# [Prompt]
Reproduce every line of the items without changes, from the line containing "461, 1122, 490]" down to the line containing "text I2C PWM", with both of those lines included.

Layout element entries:
##############################
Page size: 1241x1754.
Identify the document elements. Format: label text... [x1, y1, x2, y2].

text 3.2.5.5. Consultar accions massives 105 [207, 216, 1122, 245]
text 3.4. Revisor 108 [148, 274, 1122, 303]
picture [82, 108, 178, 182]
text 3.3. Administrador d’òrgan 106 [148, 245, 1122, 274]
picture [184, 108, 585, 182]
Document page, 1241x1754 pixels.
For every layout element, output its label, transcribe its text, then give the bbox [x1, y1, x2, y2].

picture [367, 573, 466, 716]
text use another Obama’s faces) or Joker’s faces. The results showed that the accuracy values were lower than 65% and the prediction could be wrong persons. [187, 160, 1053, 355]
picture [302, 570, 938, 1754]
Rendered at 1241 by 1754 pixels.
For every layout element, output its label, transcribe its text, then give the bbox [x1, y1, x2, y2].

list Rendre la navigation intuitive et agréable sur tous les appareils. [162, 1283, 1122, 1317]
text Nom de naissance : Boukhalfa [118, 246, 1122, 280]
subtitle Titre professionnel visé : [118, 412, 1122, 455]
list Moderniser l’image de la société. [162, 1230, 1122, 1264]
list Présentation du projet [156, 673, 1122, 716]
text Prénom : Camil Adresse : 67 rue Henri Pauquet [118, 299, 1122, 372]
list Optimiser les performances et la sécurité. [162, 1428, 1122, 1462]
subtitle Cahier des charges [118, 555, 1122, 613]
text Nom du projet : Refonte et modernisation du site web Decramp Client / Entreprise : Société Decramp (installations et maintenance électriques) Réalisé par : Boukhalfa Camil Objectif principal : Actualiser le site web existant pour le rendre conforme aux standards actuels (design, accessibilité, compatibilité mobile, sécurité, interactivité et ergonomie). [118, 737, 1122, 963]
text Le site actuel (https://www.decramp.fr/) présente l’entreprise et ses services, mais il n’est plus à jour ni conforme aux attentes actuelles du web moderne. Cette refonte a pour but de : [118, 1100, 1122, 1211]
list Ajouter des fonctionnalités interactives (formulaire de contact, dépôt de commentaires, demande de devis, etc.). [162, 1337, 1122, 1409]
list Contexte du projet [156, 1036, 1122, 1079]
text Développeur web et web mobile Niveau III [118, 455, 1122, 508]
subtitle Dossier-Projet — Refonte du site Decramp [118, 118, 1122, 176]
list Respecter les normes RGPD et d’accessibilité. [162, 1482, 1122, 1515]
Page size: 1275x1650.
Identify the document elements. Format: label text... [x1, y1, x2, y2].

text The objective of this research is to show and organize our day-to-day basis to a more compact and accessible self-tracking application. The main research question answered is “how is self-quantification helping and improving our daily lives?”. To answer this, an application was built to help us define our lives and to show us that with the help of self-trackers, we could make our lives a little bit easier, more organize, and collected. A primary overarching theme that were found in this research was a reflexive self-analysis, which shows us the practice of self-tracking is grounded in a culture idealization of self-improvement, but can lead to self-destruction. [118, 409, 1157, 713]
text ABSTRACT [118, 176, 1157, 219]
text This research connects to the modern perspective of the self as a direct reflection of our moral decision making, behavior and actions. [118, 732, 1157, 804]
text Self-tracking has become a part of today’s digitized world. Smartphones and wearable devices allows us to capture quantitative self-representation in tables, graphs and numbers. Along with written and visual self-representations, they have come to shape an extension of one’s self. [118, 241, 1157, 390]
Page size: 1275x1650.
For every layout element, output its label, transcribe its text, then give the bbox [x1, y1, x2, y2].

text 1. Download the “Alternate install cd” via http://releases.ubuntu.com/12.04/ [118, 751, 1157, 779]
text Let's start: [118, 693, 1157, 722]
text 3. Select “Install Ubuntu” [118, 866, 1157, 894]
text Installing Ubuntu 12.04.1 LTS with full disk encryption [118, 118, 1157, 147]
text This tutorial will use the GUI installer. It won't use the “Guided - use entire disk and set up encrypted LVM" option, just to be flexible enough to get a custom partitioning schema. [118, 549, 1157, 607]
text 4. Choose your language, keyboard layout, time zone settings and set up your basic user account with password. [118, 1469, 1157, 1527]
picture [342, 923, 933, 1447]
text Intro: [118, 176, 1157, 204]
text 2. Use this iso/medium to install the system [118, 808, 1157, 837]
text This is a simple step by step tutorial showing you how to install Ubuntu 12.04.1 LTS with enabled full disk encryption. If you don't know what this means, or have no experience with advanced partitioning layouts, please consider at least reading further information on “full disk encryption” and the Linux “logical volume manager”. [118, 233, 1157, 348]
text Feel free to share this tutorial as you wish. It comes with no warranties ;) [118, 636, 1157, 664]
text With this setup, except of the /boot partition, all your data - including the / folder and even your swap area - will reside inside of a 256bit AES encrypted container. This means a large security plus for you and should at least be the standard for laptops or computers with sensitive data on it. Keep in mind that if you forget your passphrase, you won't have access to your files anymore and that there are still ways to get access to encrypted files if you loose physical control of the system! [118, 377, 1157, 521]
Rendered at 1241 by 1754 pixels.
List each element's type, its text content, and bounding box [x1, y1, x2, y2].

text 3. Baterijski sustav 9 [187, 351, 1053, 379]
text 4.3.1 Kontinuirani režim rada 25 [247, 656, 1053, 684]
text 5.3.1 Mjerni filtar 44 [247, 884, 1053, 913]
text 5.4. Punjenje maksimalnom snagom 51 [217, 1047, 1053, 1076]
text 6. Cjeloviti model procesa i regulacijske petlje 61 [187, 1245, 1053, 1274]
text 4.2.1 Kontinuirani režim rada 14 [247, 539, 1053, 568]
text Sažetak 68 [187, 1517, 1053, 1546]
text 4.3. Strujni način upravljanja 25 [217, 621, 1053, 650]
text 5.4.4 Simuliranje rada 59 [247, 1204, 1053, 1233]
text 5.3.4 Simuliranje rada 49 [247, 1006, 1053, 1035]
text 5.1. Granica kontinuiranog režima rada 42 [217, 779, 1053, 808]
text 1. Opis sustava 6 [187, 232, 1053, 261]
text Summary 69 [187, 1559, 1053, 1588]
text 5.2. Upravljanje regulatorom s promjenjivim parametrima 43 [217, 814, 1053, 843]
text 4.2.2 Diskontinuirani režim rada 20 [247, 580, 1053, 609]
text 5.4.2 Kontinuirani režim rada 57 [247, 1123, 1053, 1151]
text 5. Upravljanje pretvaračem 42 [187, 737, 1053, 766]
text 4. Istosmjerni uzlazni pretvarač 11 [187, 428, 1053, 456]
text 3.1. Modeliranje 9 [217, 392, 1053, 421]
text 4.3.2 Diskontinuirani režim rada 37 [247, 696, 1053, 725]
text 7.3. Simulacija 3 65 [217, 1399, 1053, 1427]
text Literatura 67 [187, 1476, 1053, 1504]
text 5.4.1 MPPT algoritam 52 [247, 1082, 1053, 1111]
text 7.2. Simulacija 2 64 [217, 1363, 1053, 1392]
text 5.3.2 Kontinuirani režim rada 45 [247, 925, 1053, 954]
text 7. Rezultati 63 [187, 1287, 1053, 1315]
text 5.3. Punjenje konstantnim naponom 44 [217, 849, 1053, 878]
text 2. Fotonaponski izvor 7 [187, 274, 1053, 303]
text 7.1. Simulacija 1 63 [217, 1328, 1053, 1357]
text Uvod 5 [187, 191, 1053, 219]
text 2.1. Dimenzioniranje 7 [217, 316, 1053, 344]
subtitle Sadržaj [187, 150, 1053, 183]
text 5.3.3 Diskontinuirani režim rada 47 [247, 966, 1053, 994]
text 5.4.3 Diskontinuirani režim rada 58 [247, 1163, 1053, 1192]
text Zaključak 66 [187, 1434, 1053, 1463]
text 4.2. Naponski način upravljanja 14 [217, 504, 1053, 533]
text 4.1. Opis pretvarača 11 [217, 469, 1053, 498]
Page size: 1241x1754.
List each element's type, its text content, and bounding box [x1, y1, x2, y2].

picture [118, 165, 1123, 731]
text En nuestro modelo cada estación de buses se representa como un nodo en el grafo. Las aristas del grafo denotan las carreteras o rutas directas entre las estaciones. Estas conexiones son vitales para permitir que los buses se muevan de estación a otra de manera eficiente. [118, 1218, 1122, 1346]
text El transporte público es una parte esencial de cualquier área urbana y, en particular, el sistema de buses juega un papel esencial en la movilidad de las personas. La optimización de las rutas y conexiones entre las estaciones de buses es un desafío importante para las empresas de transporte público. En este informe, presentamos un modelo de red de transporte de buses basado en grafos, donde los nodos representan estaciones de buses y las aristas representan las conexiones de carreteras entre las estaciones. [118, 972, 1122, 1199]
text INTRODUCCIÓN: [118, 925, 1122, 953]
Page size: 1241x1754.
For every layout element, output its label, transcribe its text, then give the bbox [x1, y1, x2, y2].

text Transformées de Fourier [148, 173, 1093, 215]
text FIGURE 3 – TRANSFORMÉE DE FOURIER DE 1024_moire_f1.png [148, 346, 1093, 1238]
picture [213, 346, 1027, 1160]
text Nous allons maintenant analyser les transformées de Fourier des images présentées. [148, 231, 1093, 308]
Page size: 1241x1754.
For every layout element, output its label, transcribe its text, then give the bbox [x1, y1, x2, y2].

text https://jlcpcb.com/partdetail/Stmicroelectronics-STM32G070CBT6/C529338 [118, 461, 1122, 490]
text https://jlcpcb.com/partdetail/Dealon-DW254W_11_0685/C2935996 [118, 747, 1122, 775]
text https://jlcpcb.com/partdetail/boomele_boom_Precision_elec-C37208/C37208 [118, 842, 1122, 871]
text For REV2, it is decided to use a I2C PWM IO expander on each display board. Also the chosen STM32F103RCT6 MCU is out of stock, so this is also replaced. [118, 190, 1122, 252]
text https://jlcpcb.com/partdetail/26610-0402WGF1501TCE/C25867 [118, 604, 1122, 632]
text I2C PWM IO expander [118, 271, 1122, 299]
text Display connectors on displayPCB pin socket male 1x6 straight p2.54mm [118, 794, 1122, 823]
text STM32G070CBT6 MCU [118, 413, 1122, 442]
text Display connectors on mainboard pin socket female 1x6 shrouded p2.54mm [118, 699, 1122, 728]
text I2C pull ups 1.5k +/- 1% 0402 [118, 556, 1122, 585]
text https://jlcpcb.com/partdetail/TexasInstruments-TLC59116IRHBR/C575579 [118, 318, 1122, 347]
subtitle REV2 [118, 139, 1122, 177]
##############################
# [Result of the exercise]
text https://jlcpcb.com/partdetail/Stmicroelectronics-STM32G070CBT6/C529338 [118, 461, 1122, 490]
text https://jlcpcb.com/partdetail/Dealon-DW254W_11_0685/C2935996 [118, 747, 1122, 775]
text https://jlcpcb.com/partdetail/boomele_boom_Precision_elec-C37208/C37208 [118, 842, 1122, 871]
text For REV2, it is decided to use a I2C PWM IO expander on each display board. Also the chosen STM32F103RCT6 MCU is out of stock, so this is also replaced. [118, 190, 1122, 252]
text https://jlcpcb.com/partdetail/26610-0402WGF1501TCE/C25867 [118, 604, 1122, 632]
text I2C PWM IO expander [118, 271, 1122, 299]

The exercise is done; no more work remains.